— Directions —
The pictures in the data below are to be omitted; all else must be duplicated exactly.

— Records shown —
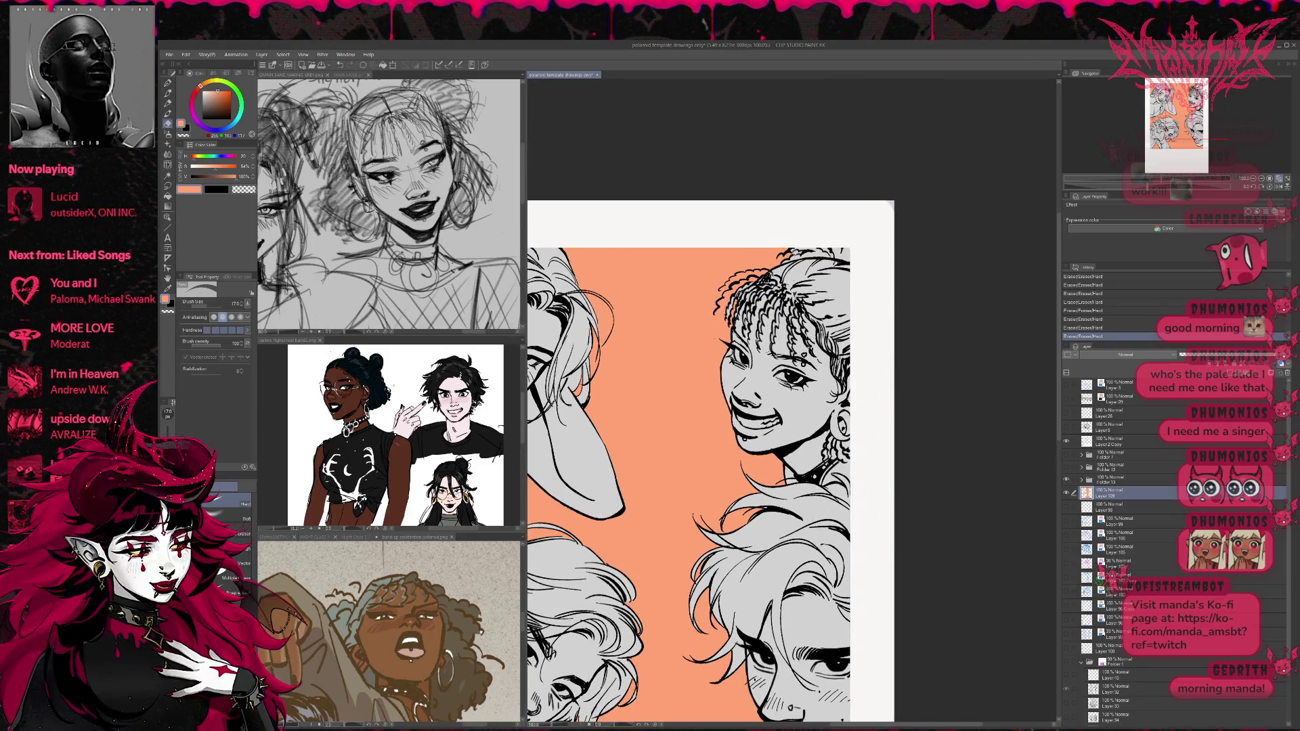
- Touch up the hair lineart with a couple of pen strokes
key(p)
drag(744, 474, 758, 484)
scroll(851, 225, left, 2)
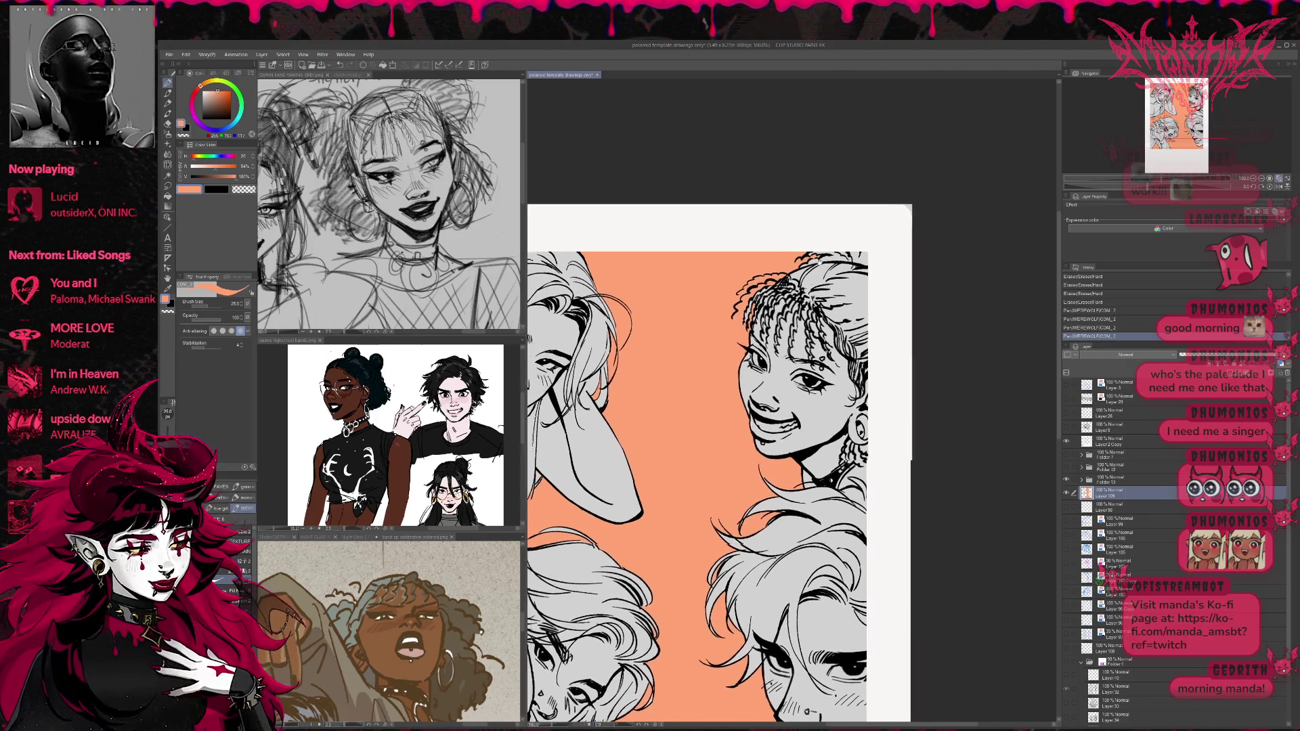
drag(779, 474, 785, 477)
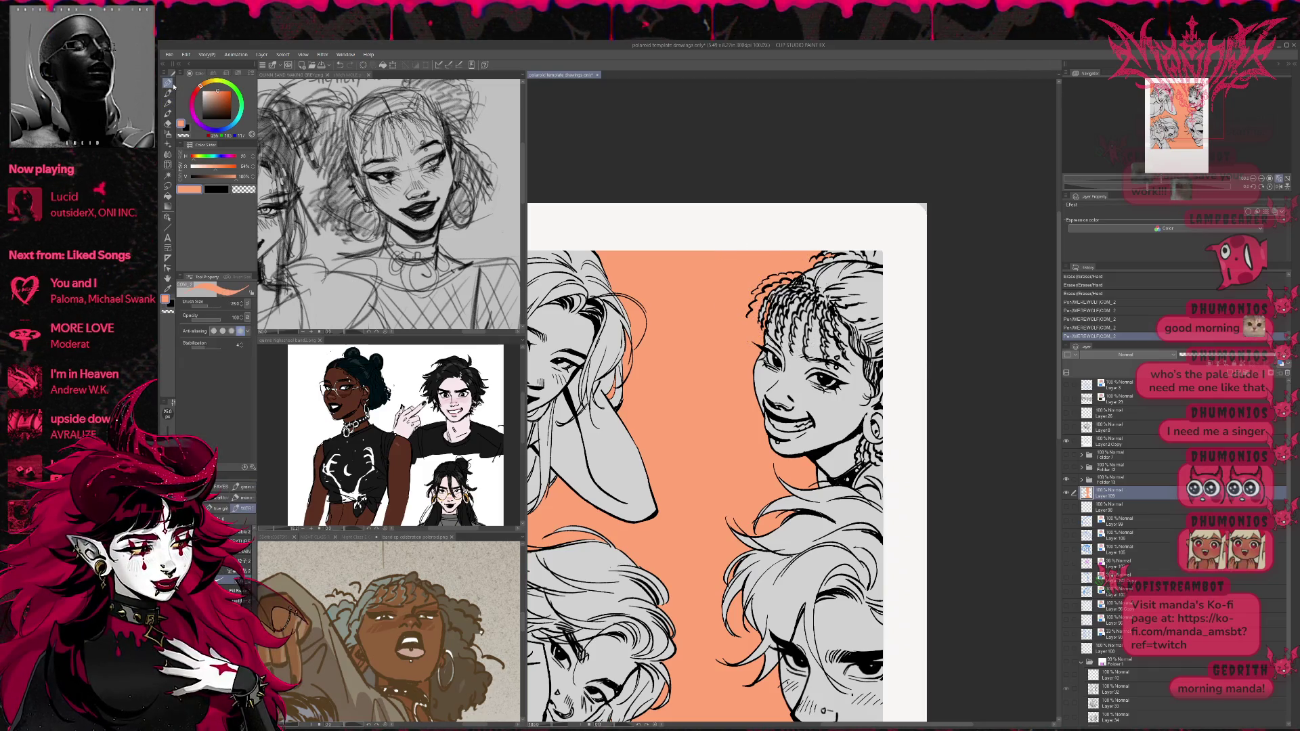
- With the hard eraser, remove stray marks near the hair
key(e)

— Answer for the task —
- Touch up the hair lineart with a couple of pen strokes
key(p)
drag(744, 474, 758, 484)
scroll(851, 225, left, 2)
drag(779, 474, 785, 477)
- With the hard eraser, remove stray marks near the hair
key(e)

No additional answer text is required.